Da fliegt dir der Ski weg
Von Gabriel Kuhn
Es gibt Menschen, die interessieren sich nicht für Sport. Gut. Doch es gibt bewährte Hilfsmittel, um wenigstens ein bisschen Interesse zu wecken. Das Skifliegen gehört dazu. Der Faszination, einen Menschen auf einem Paar Ski mehrere Sekunden lang in der Luft schweben zu sehen, kann sich kaum jemand entziehen.
Damit eine Sprungschanze zu einer Skiflugschanze wird, muss sie eine »Hillsize« von mindestens 185 Metern aufweisen, soll heißen: Es muss weiter gesprungen werden können, ohne im Flachen zu landen und seine Gesundheit zu riskieren. Der offizielle Weltrekord liegt bei 254,5 Metern, aufgestellt vom Slowenen Domen Prevc auf seiner Heimschanze in Planica. Der Japaner Ryoyu Kobayashi sprang schon 291 Meter weit, das allerdings ohne Konkurrenz, auf einer von Sponsoren gebauten Spezialschanze auf Island.
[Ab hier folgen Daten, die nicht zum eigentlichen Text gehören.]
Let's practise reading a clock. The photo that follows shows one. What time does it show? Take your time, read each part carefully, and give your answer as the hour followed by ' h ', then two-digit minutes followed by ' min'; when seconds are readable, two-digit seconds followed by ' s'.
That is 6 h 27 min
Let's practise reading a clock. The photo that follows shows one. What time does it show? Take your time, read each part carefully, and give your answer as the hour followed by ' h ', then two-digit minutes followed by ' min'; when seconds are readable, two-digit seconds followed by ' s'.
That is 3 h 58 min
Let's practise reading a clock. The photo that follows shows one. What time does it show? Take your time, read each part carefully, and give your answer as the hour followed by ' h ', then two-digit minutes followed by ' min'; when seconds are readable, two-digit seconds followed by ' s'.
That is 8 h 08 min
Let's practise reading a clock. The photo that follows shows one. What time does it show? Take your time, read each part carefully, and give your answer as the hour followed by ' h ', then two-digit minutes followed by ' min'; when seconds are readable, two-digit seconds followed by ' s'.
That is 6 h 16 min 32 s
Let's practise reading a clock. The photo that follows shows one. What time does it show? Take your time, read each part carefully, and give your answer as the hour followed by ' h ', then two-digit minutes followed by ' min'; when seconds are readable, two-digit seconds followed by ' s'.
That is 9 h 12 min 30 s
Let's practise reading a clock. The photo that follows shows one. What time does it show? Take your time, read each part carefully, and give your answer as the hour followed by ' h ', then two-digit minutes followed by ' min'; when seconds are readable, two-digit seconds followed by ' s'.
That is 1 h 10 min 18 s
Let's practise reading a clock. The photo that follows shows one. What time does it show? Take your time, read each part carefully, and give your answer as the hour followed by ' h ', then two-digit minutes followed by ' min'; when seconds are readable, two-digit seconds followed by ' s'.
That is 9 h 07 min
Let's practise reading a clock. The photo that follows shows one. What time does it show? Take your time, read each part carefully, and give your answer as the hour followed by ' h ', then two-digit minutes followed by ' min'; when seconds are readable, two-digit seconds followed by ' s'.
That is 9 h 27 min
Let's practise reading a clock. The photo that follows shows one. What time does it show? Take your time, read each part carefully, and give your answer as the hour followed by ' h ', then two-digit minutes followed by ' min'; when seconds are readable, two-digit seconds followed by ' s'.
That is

Es gibt momentan vier funktionstüchtige Skiflugschanzen weltweit: in Planica, am Kulm in Österreich, in Vikersund in Norwegen und im deutschen Skisprungmekka Oberstdorf. In Oberstdorf fand am vorigen Wochenende die diesjährige Skiflug-Weltmeisterschaft statt. Die WM wird zweijährlich ausgetragen, die Austragungsstätten wechseln. Der Einzelwettbewerb zieht sich über zwei Tage, insgesamt werden vier Sprünge absolviert. Am Abschlusstag folgt der Teamwettbewerb. Frauen dürfen 2028 in Planica möglicherweise erstmals teilnehmen, doch der Internationale Skiverband FIS ziert sich. Man will im kommenden Jahr darüber entscheiden.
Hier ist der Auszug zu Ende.